One study demonstrated that HCC patients receiving D-TACE experienced less post-operative pain compared with patients receiving C-TACE.7 In the current study, similar results were presented, as patients in the D-TACE-A group felt less pain of all grades or III and IV grades compared with patients in the C-TACE-A group. All patients with pain after TACE received symptomatic treatment and were relieved. There were no significant differences in TACE-related adverse events or drug-related adverse events between the groups, suggesting that D-TACE-A is safe for patients with unresectable HCC.

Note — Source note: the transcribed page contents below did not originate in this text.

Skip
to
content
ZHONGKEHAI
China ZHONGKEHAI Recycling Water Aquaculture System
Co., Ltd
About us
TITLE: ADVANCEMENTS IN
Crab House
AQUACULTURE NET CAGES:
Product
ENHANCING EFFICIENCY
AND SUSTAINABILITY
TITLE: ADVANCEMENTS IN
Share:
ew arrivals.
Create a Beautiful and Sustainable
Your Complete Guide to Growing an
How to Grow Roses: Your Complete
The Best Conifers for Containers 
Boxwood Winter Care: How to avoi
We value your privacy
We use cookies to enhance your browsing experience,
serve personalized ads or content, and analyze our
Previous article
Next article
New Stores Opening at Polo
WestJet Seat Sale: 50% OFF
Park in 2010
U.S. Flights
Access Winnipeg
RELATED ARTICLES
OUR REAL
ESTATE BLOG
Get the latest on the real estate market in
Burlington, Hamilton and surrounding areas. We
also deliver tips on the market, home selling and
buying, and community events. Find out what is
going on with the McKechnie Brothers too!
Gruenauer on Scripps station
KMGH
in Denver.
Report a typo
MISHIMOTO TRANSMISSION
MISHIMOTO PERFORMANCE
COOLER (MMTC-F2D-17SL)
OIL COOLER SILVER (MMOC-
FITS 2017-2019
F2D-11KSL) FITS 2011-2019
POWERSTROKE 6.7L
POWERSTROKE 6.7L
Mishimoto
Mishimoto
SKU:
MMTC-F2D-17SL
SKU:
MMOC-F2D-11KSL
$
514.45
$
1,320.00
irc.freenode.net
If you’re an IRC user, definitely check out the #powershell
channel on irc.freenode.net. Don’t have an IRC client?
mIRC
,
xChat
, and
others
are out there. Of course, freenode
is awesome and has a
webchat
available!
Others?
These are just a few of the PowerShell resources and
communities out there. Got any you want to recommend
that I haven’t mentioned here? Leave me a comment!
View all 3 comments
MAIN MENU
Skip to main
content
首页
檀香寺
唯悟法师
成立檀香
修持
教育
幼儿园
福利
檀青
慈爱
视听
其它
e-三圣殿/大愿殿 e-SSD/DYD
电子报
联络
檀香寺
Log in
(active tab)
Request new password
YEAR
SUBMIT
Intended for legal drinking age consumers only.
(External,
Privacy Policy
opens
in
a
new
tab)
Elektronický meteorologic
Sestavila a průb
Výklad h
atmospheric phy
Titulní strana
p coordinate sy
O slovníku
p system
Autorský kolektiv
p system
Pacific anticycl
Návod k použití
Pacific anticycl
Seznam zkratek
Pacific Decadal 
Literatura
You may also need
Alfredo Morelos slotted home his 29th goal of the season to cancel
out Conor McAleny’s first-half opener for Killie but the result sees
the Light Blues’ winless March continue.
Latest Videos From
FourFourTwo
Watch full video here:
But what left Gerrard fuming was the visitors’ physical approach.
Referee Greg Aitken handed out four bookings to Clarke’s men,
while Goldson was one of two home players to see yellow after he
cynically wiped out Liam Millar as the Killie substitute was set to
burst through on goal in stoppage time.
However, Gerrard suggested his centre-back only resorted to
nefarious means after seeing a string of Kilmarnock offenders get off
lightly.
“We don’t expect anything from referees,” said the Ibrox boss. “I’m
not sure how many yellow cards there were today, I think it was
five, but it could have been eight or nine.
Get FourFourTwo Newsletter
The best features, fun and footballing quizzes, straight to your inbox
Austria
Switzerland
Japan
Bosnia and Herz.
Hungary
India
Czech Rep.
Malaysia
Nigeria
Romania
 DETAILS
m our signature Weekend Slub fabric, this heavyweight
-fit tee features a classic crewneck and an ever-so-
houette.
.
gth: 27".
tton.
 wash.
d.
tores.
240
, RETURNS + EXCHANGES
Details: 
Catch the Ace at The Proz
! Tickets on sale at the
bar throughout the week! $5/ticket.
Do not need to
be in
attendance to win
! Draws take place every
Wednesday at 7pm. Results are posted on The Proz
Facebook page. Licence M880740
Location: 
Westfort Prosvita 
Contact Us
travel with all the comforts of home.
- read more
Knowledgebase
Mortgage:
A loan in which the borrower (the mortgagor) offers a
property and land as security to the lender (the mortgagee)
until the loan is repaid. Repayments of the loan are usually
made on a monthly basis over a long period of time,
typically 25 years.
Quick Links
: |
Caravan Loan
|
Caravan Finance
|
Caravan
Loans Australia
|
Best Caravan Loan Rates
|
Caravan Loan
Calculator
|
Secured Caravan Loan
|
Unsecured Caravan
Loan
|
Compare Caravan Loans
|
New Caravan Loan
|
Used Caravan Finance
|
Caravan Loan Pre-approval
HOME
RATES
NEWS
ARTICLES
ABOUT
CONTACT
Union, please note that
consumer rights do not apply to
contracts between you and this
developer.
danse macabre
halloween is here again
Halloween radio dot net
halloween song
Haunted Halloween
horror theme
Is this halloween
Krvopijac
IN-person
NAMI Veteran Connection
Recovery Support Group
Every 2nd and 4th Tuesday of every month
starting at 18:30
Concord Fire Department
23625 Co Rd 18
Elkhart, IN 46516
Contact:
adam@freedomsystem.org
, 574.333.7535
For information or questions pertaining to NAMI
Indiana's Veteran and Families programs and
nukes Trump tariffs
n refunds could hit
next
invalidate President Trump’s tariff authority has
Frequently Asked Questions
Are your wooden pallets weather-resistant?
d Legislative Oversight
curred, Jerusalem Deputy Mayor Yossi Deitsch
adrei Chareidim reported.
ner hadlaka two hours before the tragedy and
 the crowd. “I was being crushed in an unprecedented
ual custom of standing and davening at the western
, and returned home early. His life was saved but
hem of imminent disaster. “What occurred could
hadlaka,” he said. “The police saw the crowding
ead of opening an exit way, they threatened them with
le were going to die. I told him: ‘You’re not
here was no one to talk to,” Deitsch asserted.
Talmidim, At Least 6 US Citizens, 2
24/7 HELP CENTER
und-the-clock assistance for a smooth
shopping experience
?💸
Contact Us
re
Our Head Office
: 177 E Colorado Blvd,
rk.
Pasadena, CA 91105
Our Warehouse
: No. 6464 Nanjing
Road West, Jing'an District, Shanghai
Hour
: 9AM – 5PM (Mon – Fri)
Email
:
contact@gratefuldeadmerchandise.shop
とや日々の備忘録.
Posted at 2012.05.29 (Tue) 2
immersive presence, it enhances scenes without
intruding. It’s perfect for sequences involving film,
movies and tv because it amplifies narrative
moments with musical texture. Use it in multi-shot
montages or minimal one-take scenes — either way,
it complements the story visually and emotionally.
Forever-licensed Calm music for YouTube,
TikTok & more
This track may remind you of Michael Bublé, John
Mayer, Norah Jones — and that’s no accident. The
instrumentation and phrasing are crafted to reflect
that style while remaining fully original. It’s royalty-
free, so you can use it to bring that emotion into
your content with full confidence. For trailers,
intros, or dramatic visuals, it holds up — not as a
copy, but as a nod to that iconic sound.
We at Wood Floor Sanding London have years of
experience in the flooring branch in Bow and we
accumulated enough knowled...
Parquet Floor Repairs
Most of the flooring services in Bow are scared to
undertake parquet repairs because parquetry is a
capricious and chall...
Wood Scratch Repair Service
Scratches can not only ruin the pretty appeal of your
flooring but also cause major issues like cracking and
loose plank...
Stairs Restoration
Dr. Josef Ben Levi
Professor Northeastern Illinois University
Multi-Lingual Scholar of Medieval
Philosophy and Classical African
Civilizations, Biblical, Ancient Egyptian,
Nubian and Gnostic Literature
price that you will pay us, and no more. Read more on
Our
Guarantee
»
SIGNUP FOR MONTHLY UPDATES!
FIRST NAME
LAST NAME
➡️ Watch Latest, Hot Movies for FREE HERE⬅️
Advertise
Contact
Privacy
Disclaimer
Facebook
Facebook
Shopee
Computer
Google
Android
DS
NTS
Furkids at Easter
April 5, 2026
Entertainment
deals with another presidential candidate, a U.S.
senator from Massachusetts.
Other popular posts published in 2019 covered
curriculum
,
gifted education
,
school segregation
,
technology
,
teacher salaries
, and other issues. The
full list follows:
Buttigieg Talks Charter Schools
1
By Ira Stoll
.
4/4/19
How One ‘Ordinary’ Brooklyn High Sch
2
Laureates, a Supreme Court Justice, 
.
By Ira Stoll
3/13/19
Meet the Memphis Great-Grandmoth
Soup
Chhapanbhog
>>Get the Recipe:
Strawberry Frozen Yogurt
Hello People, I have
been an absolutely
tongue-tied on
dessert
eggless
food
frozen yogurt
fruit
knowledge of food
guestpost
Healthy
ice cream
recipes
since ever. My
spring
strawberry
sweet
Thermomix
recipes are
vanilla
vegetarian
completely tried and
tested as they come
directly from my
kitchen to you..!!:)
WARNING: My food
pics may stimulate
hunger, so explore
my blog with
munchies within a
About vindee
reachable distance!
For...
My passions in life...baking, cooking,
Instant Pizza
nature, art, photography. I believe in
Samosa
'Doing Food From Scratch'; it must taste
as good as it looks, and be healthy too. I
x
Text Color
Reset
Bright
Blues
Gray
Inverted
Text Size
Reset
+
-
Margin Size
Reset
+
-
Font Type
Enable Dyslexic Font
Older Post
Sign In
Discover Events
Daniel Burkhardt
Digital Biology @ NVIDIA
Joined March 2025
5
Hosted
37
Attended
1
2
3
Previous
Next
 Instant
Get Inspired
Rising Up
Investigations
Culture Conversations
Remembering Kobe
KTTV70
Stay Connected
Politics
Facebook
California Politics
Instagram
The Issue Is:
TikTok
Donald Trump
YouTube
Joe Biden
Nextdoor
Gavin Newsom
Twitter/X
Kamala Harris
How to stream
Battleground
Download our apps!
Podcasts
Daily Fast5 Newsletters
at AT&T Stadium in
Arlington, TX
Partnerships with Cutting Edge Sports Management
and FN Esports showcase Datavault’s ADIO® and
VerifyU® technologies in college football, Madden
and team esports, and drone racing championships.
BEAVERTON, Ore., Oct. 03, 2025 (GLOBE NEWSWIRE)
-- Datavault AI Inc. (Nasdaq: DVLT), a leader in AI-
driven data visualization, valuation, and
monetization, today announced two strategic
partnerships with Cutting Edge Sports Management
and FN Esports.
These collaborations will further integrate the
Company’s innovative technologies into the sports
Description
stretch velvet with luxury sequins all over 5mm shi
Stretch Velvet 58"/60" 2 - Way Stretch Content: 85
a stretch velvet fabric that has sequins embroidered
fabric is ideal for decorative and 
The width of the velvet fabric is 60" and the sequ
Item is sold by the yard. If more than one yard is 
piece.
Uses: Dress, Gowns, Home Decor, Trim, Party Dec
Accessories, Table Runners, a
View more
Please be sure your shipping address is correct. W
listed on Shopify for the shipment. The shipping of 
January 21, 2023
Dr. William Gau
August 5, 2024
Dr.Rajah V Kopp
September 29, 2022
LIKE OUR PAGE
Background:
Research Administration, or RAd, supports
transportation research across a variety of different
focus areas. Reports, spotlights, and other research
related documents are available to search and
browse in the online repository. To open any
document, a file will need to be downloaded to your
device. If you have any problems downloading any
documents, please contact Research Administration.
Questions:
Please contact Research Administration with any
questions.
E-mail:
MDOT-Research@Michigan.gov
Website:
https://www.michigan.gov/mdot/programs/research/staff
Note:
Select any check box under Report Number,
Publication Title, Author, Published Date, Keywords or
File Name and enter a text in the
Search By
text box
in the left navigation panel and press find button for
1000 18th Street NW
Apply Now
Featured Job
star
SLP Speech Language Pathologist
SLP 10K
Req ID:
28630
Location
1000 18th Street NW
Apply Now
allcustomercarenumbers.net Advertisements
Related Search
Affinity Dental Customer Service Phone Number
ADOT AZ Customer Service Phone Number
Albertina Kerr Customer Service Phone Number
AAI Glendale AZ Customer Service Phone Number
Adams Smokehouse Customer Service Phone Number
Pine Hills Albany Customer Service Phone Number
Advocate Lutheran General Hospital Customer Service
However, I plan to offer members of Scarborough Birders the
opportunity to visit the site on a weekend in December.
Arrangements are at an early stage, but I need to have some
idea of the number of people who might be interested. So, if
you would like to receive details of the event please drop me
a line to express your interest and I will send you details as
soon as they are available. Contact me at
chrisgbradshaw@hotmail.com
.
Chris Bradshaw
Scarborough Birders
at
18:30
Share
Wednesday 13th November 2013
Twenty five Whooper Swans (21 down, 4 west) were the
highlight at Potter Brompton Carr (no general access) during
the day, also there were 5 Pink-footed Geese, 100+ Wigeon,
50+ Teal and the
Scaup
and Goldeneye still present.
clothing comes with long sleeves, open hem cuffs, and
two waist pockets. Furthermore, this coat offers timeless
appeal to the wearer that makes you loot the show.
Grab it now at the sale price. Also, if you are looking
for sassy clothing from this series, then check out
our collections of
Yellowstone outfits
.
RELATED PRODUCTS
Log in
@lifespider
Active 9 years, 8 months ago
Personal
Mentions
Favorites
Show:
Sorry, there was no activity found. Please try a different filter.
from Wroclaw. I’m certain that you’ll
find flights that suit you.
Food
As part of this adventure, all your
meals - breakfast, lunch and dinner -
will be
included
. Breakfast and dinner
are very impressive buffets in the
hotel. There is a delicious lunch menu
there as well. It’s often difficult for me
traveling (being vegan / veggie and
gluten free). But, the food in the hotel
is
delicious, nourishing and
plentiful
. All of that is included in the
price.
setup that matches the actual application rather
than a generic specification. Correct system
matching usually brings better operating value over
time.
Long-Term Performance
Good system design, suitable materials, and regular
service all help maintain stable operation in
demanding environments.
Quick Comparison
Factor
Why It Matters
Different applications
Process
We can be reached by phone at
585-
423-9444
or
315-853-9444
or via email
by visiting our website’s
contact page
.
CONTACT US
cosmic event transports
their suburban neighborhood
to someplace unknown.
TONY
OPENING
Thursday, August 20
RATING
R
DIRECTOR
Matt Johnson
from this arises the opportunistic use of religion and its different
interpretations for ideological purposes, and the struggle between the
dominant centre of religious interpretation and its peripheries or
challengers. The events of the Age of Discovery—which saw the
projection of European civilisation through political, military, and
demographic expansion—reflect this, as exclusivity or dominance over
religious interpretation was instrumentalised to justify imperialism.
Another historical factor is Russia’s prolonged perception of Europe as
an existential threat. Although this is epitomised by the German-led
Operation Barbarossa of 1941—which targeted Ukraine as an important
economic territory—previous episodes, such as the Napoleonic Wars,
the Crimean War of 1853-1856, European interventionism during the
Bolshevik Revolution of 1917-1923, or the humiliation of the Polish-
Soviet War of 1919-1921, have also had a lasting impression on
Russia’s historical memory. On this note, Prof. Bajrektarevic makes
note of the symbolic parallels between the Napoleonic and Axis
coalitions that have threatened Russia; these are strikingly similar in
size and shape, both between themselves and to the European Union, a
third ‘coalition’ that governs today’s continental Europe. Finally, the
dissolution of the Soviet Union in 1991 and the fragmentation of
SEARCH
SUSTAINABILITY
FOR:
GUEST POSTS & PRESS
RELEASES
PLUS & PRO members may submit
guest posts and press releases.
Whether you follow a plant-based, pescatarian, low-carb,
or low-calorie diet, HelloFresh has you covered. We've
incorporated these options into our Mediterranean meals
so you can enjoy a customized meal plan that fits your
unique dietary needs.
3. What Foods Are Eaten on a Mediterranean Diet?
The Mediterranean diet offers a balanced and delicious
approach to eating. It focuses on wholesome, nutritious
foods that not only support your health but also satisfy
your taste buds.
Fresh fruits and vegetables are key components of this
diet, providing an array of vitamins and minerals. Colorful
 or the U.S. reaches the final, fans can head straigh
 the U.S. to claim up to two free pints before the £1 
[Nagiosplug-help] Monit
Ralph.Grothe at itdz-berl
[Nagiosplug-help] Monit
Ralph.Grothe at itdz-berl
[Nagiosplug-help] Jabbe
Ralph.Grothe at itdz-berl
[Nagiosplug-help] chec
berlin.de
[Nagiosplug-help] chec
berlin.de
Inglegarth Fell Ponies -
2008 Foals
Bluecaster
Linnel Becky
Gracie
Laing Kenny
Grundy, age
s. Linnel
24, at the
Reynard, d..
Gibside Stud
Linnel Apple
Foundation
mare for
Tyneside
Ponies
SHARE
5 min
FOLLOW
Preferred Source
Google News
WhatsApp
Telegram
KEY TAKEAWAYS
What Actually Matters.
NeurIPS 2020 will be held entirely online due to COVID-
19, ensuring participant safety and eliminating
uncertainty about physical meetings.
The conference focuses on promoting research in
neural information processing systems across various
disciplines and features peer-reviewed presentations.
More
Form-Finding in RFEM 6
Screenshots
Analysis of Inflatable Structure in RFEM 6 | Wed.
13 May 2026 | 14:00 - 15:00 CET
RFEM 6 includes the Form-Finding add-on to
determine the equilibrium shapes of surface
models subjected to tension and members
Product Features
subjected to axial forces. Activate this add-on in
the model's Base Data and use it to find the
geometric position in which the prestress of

There were some limitations apparent in this study. Firstly, this was a retrospective study, which can lead to selection bias; however, PSM was conducted to reduce the risk of selection bias. Secondly, there was a small sample of patients of BCLC stage B, which might have influenced the subgroup analysis. Thus, we hope future studies can be conducted that include more patients to verify the results of this study.

Conclusions

The study showed that advanced HCC patients without cirrhosis obtain more survival benefits from C-TACE-A than C-TACE-A, providing new evidence for clinicians when choosing suitable treatments for patients with unresectable HCC.

Data Deposition and Data Sharing

The data used in the study are available from the correspondence author on reasonable request.